Life

Buying Bunnies On Easter Is A Tradition We Need To Abandon

They live in a cage and eat carrots, right? Here's why you may want to reconsider this pet purchase.

Easter generally conjures up images of fluffy chicks and sweet bunnies sitting in baskets with plenty of straw. While these images are adorable, they’re actually hiding a darker secret—a majority of these animals will be gone within a year. That’s why we need to stop the tradition of buying rabbits at Easter.

Statistics show that almost 80 percent of rabbits at animal shelters were once Easter pets. And according to the Humane Society, rabbits are the animals most commonly given to shelters, right after dogs and cats. If that doesn’t impress upon you the severity of the Easter rabbit situation, I don’t know what will.

“This is the time of year that many people rush out to buy a bunny,” Lisa Whitty from rabbit welfare organization Make Mine Chocolate, told The Telegraph. The organization who has launched a campaign to encourage people to buy chocolate, rather than real, bunnies “Within a few months of Easter, the already over-stretched rabbit rescue centres are then inundated with unwanted bunnies.”

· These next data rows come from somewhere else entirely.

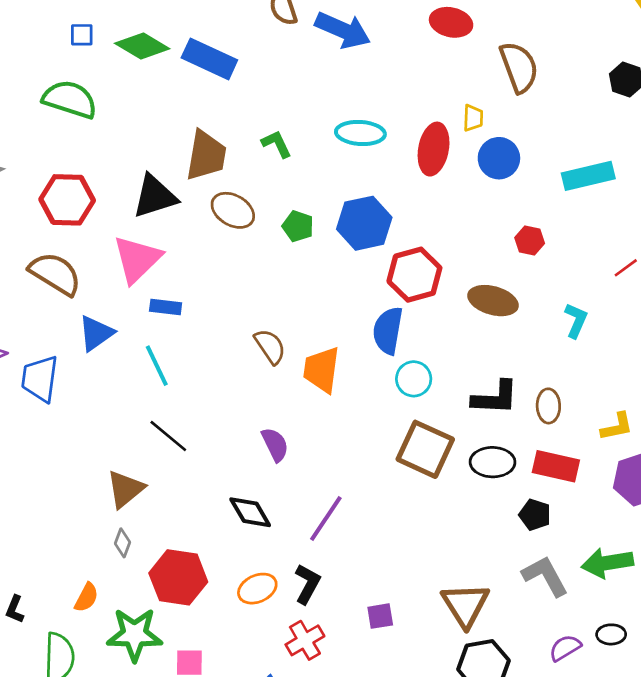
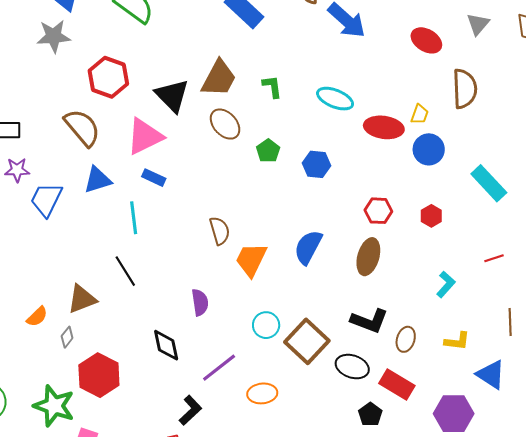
red ellipse: (434, 149) -> (384, 127), turned 69
cyan rectangle: (588, 176) -> (489, 183), turned 42
black triangle: (155, 196) -> (172, 96), turned 45
blue hexagon: (364, 223) -> (316, 164), size x0.7
red hexagon: (414, 275) -> (378, 211), moved, size x0.7
brown ellipse: (493, 301) -> (368, 257), moved, turned 72
cyan circle: (414, 379) -> (266, 325), moved
yellow L-shape: (617, 427) -> (457, 341), moved
orange ellipse: (257, 589) -> (262, 393), moved
orange semicircle: (86, 597) -> (37, 317), moved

It’s easy to see the benefits of a small, fluffy bunny: They’re cute and small and lots of fun. But they’re also an immense amount of work. While many can be litter box trained, rabbits are not always the neatest of creatures.

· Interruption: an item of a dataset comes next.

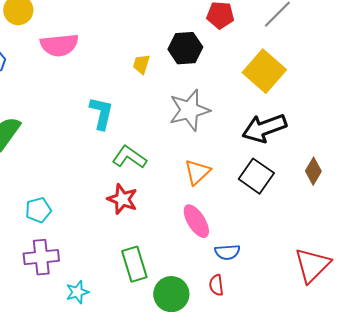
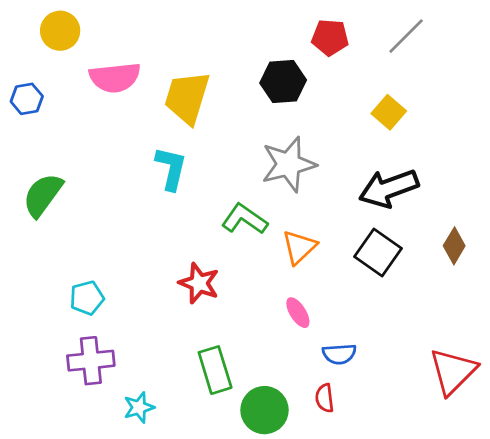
yellow trapezoid: (141, 64) -> (187, 98), moved, size x2.0
yellow square: (264, 71) -> (389, 112), size x0.6
green L-shape: (129, 157) -> (244, 219), moved
pink ellipse: (196, 221) -> (298, 313), size x0.7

They live for eight to 12 years, require specialty vet bills, need to be spayed or neutered and also go through a hormonal “teenage” phase. They also chew incessantly because their front teeth are always growing.

They eat expensive pet food—not grass and carrots—just like dogs and cats. They can bite, they are timid and, for the most part, they dislike small, grabby hands.

“Rabbits are not good pets for children,” Courtney Smith writes for PETA. “They are nothing like the precious E.B. from ‘Hop’ whom your children are imagining when they beg for a bunny. Even the ‘Hop’ website has put a disclaimer discouraging viewers from running out of the theater and going straight to the pet store to buy their own ‘rock ‘n’ roll bunny.'”

rabbit photo
Getty Images | Ralph Orlowski

And if you’re thinking about just releasing the Easter rabbit back into the wild, think again. Pet rabbits are domesticated, and they won’t be able to survive outdoors, unlike wild rabbits. These poor animals rarely survive for long when abandoned, the Humane Society says.

“Bringing the rabbit outside, it’s a horrible, horrible death—I wouldn’t wish it on anybody,” Marcia Coburn, president at the Red Door Animal Shelter in Chicago, told DNA Info. “From owls, foxes, raccoons, you know, dogs, cats, all kinds of predators.”

The moral of the story is this: Bunnies are not a “starter” pet. They are a lot of work, and they don’t stay small forever. If you’re sure a rabbit is right for you and your family, look up adoptable animals at your local animal shelters and rescues to find your match. Hoppy Easter!